How do hair conditioners work?
The outer layer of the hair shaft provides a coating of protection and shine for new hair growth. As hair grows out and gets damaged from brushing, heat styling, the sun and coloring, it becomes porous and absorbs humidity faster. Without its waterproof layer, hair swells when it's wet and is more prone to breakage. The cycle of hair swelling and drying exacerbates damage through a process called hygral fatigue.
Hair conditioners typically contain silicones that sit on the hair strands and mimic the strength of new, undamaged hair. Silicones waterproof the hair, reduce static electricity, seal the cuticle, protect against heat damage and prevent frizz. With an understanding of the chemical makeup of natural oils from your kitchen, you can discover which ingredients are beneficial and what's not worth trying.
Eggs & mayonnaise
Across DIY websites and home-remedy blogs, many writers have encouraged the use of eggs and mayonnaise as hair masks. However, mayonnaise usually contains plant proteins that aren't likely to penetrate the hair shaft. At best, mayonnaise may boost shine and softness, but at worst, and more likely, it will give you stringy, oily hair. Either way, the results aren't likely to last.

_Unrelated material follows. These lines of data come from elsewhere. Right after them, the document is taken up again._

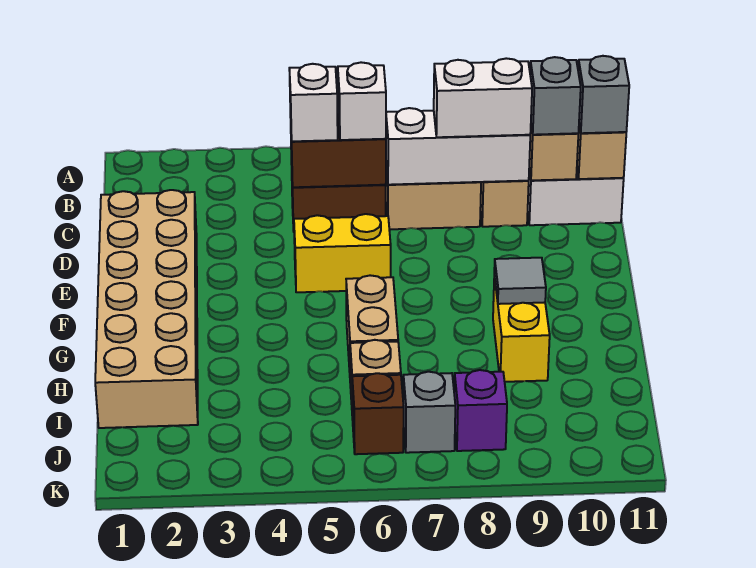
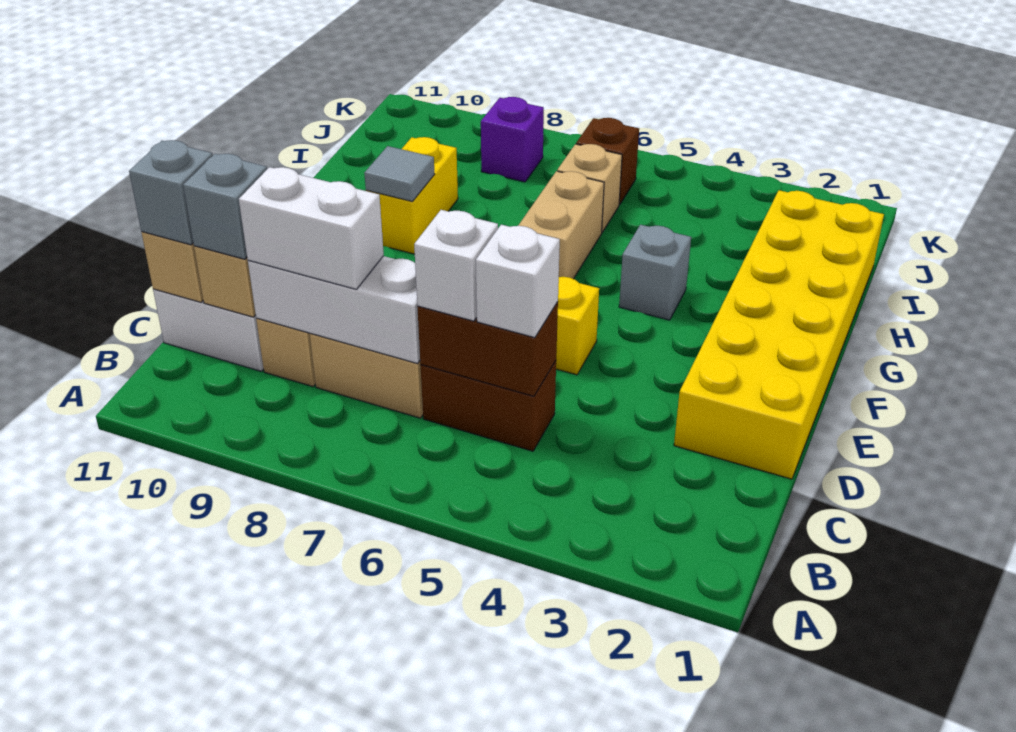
tan brick D1:I2 level 1 -> yellow brick D1:I2 level 1
grey brick J7 level 1 -> grey brick G4 level 1

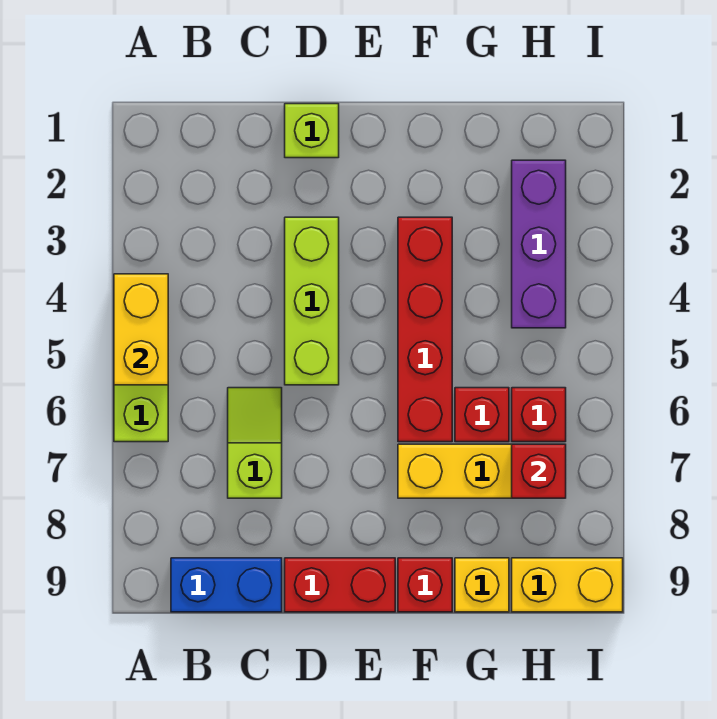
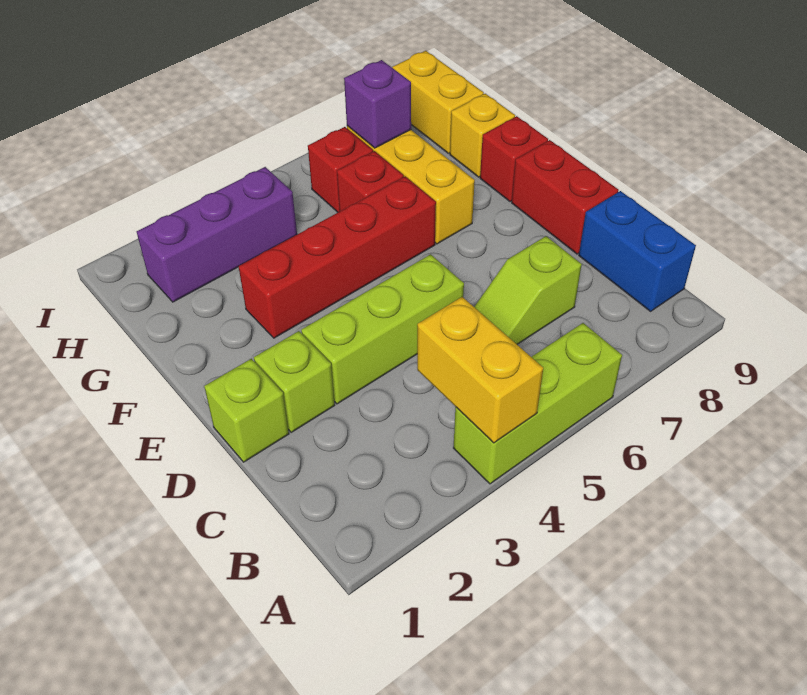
yellow brick A4:A5 level 2 -> yellow brick A4:B4 level 2
none -> lime brick D2 level 1
red brick H7 level 2 -> purple brick H7 level 2

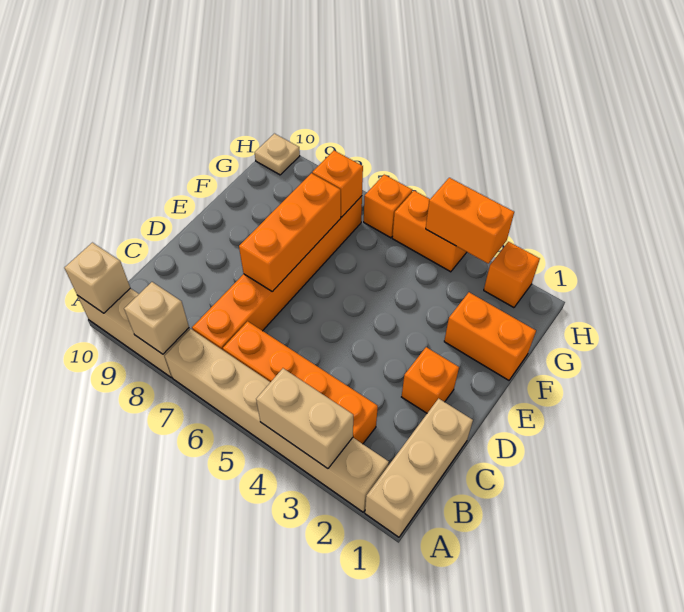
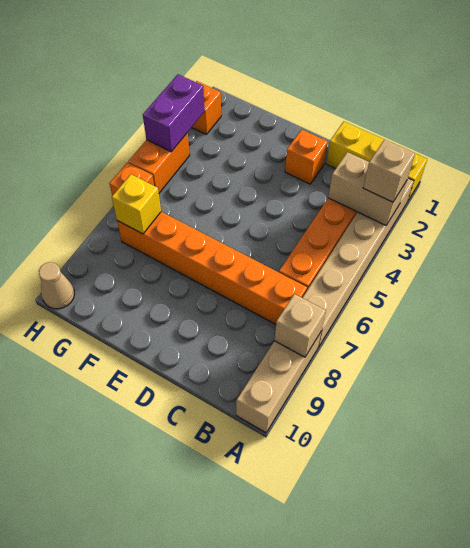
tan brick A1:C1 level 1 -> yellow brick A1:C1 level 1
tan brick A3:A4 level 2 -> tan brick A3:B3 level 2
tan brick A10 level 2 -> tan brick A3 level 3
orange brick D7:F7 level 2 -> none
orange brick F1:F2 level 1 -> none
orange brick G7 level 2 -> yellow brick G7 level 2
orange brick H3:H4 level 2 -> purple brick H3:H4 level 2
tan plate H10 level 1 -> tan cone H10 level 1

As for eggs, proponents claim they'll enrich your hair's protein content. Unfortunately, the proteins in eggs (and other whole foods) are simply too big to integrate into the hair shaft. Any benefits you notice after an egg hair mask are more likely due to the natural fat and cholesterol in egg yolks, not the protein. If you decide to do an egg mask on your hair, stick to the yolks and be sure to rinse in cool water. No one wants to be stuck picking scrambled eggs out of their hair.
Saturated fats vs. unsaturated oils
Unsaturated fats may be better for your heart, but hair absorbs saturated fats better. Scientists compared coconut oil, mineral oil and sunflower oil for their ability to strengthen and condition hair.
Mineral oil and sunflower oil sit on top of the hair follicle, like most other plant oils. They offer some added shine and day-to-day protection by minimizing friction, but they cannot improve the hair's deeper protein layers. Oils that don't absorb well into the hair cuticle will leave you with greasy locks.
Coconut oil, a medium-chain saturated fat, was superior at penetrating the hair and preventing protein loss. It's difficult to beat the convenience and effectiveness of coconut oil for natural hair moisturizing. Not only is coconut oil able to get through the deeper layers of your hair, but it also has a pleasant fragrance. If you're not a fan of the smell, though, you can choose more refined versions to minimize its coconut-iness.
For people with fine hair, coconut oil may still feel too heavy. To keep it from looking greasy, put it on before your shower and wash the excess off with shampoo before you style it. Instead of starting at the root of your hair, treat just the ends, which tend to be drier and more damaged.